## [Dataset content]
________________________

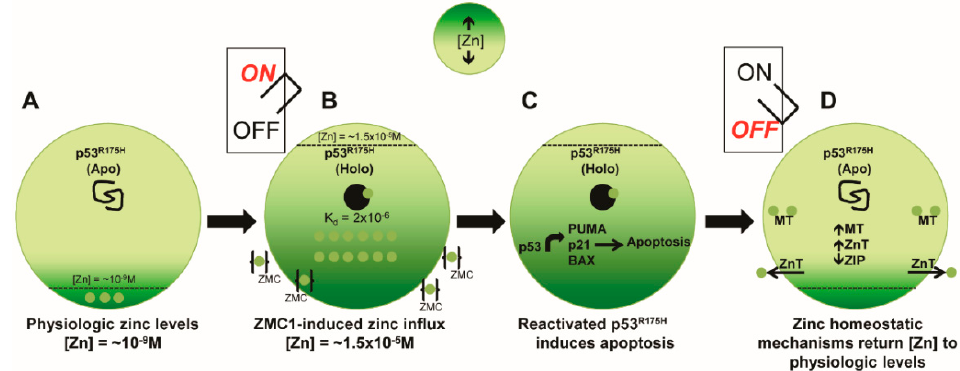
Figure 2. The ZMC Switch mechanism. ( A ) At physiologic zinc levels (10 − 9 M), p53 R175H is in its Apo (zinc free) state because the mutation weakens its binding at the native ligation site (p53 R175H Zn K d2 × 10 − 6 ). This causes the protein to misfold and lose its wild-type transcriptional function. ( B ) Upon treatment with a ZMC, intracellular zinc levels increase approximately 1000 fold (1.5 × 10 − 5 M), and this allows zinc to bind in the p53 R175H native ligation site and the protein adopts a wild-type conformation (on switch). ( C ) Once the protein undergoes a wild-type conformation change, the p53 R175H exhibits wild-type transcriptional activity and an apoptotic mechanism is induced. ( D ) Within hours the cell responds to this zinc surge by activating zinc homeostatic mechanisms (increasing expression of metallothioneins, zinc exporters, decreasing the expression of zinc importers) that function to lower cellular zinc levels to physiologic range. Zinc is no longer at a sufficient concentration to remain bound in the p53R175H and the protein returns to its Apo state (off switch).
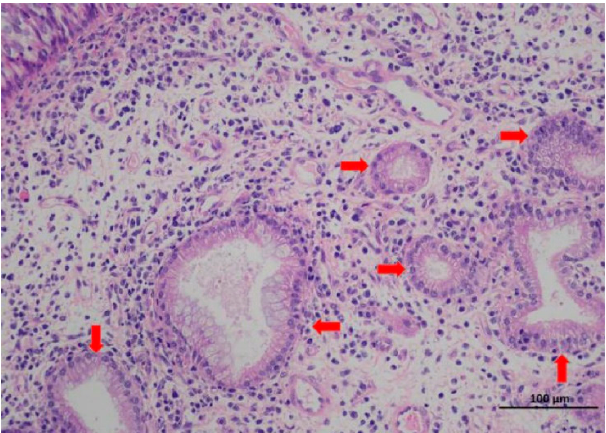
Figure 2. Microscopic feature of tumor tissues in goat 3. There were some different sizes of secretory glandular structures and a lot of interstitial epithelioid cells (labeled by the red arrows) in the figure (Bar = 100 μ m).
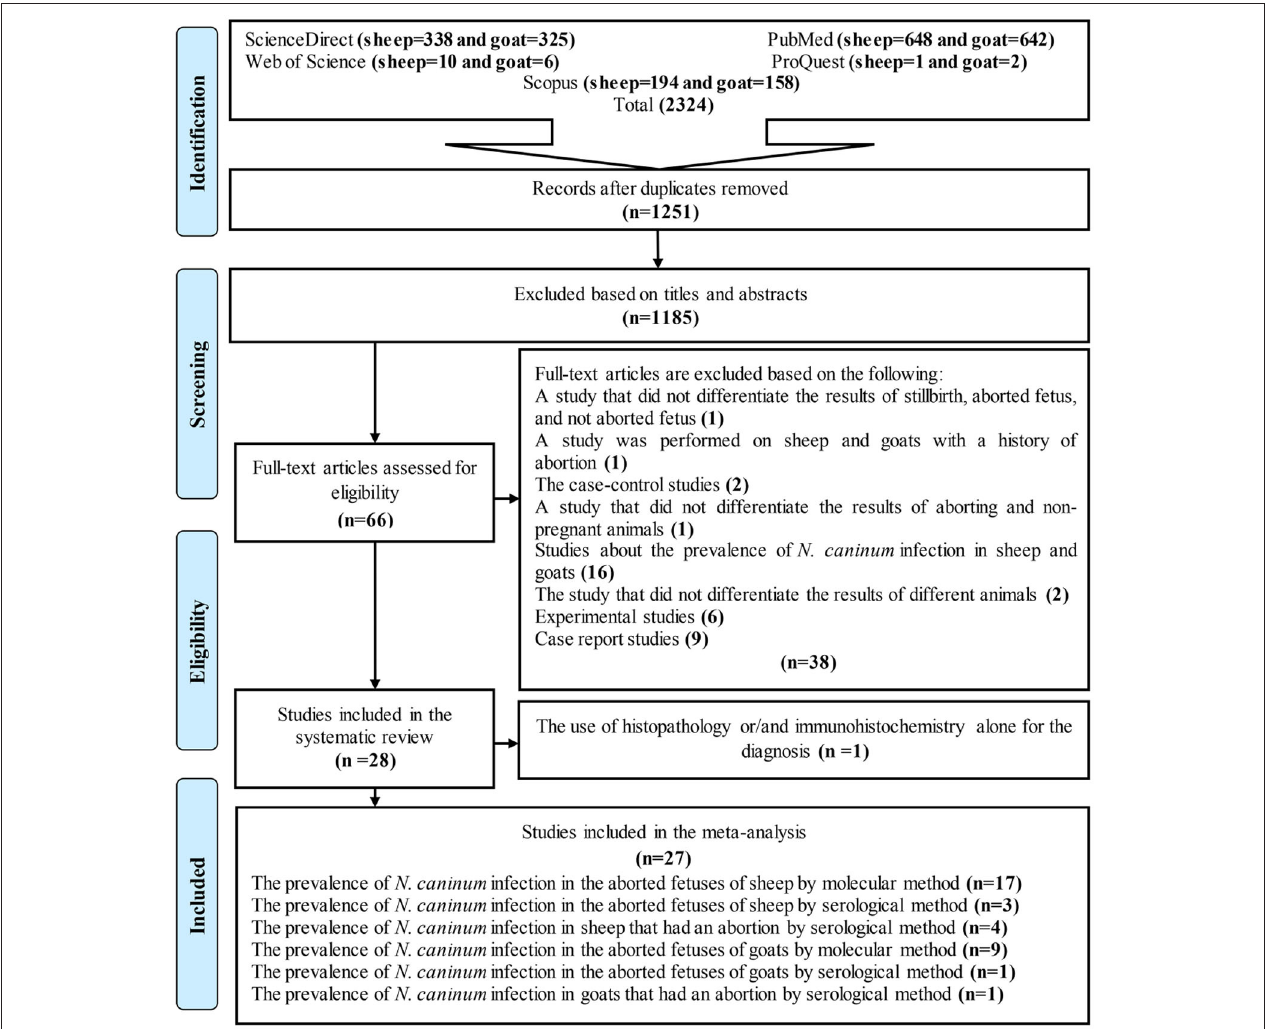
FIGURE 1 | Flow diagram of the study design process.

________________________

## [What you will do]
In the copy you write, the data above must appear exactly, with no pictures.

## [Solution for this problem]
Figure 2. The ZMC Switch mechanism. ( A ) At physiologic zinc levels (10 − 9 M), p53 R175H is in its Apo (zinc free) state because the mutation weakens its binding at the native ligation site (p53 R175H Zn K d2 × 10 − 6 ). This causes the protein to misfold and lose its wild-type transcriptional function. ( B ) Upon treatment with a ZMC, intracellular zinc levels increase approximately 1000 fold (1.5 × 10 − 5 M), and this allows zinc to bind in the p53 R175H native ligation site and the protein adopts a wild-type conformation (on switch). ( C ) Once the protein undergoes a wild-type conformation change, the p53 R175H exhibits wild-type transcriptional activity and an apoptotic mechanism is induced. ( D ) Within hours the cell responds to this zinc surge by activating zinc homeostatic mechanisms (increasing expression of metallothioneins, zinc exporters, decreasing the expression of zinc importers) that function to lower cellular zinc levels to physiologic range. Zinc is no longer at a sufficient concentration to remain bound in the p53R175H and the protein returns to its Apo state (off switch).
Figure 2. Microscopic feature of tumor tissues in goat 3. There were some different sizes of secretory glandular structures and a lot of interstitial epithelioid cells (labeled by the red arrows) in the figure (Bar = 100 μ m).
FIGURE 1 | Flow diagram of the study design process.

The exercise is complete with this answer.